= Sidney Greidanus =

American pastor and biblical scholar (born 1935)

Sidney Greidanus (born 1935) is an American pastor and biblical scholar.

== Education ==
Greidanus studied at Calvin College and Calvin Theological Seminary before obtaining a Th.D. from the Free University in Amsterdam. He served as pastor in the Christian Reformed Church and taught at Calvin College and The King's College before becoming professor of preaching at Calvin Theological Seminary in 1990.

== Career ==
Greidanus is best known for his emphasis on preaching Christ from Old Testament texts. He outlined his method for doing this in Preaching Christ from the Old Testament (1999). Following the Dutch homiletician Tjeerd Hoekstra, he wrote, "a sermon without Christ is no sermon". Greidanus followed this up with Preaching Christ from Genesis (2007), Preaching Christ from Ecclesiastes (2010), and Preaching Christ from Daniel (2012).
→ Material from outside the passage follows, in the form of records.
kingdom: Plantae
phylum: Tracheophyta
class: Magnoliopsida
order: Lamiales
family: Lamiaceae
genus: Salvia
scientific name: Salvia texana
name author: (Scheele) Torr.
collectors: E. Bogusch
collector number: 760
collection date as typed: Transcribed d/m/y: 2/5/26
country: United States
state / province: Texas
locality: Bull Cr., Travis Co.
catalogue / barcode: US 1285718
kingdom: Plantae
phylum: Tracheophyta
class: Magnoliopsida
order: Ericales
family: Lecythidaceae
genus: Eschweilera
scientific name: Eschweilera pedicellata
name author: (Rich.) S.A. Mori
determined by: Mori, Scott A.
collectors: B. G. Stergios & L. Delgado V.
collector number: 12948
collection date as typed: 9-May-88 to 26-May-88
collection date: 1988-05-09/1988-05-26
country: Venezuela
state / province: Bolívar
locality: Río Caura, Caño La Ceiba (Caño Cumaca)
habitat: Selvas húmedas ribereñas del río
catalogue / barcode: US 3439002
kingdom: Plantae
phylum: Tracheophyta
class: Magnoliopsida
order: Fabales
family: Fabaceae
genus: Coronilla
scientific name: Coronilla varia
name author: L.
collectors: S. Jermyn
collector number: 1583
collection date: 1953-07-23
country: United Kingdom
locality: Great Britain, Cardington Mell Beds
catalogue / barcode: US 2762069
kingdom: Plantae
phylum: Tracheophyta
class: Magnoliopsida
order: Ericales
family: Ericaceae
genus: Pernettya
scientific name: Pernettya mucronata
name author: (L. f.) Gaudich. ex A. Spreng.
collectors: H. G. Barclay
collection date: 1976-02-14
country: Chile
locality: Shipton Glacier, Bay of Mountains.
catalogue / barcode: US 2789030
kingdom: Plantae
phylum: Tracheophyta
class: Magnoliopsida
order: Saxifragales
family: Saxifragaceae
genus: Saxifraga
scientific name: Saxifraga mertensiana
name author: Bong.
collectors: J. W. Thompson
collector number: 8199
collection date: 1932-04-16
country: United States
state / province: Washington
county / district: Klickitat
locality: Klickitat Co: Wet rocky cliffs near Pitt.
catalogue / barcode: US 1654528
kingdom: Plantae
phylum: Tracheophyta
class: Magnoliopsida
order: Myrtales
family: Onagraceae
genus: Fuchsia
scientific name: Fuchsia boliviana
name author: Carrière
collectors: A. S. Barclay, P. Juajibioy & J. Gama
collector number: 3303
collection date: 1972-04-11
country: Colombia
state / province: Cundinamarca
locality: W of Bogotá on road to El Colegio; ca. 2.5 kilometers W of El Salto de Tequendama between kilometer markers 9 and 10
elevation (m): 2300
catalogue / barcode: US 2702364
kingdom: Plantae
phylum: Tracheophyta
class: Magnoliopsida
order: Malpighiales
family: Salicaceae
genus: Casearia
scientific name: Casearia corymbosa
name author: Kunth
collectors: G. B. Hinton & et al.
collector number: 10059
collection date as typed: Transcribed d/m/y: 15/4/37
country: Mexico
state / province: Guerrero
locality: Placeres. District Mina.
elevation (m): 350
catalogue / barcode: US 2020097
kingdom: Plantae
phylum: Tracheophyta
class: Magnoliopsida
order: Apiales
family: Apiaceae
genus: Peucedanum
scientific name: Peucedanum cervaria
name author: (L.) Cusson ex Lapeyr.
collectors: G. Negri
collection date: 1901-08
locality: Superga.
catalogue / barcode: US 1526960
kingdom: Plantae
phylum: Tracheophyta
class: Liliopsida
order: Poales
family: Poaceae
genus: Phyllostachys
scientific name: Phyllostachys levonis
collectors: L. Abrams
His newest work in the series, Preaching Christ from the Psalms, came out in September 2016.

His other works include The Modern Preacher and the Ancient Text: Interpreting and Preaching Biblical Literature (1989), Sola Scriptura: Problems and Principles in Preaching Historical Texts (2001), and The Beginning and End of Wisdom: Preaching Christ from the First and Last Chapters of Proverbs, Ecclesiastes, and Job co-authored with Douglas Sean O'Donnell (2011).

He has been described as "one of the most important and influential authors today in the area of biblical preaching."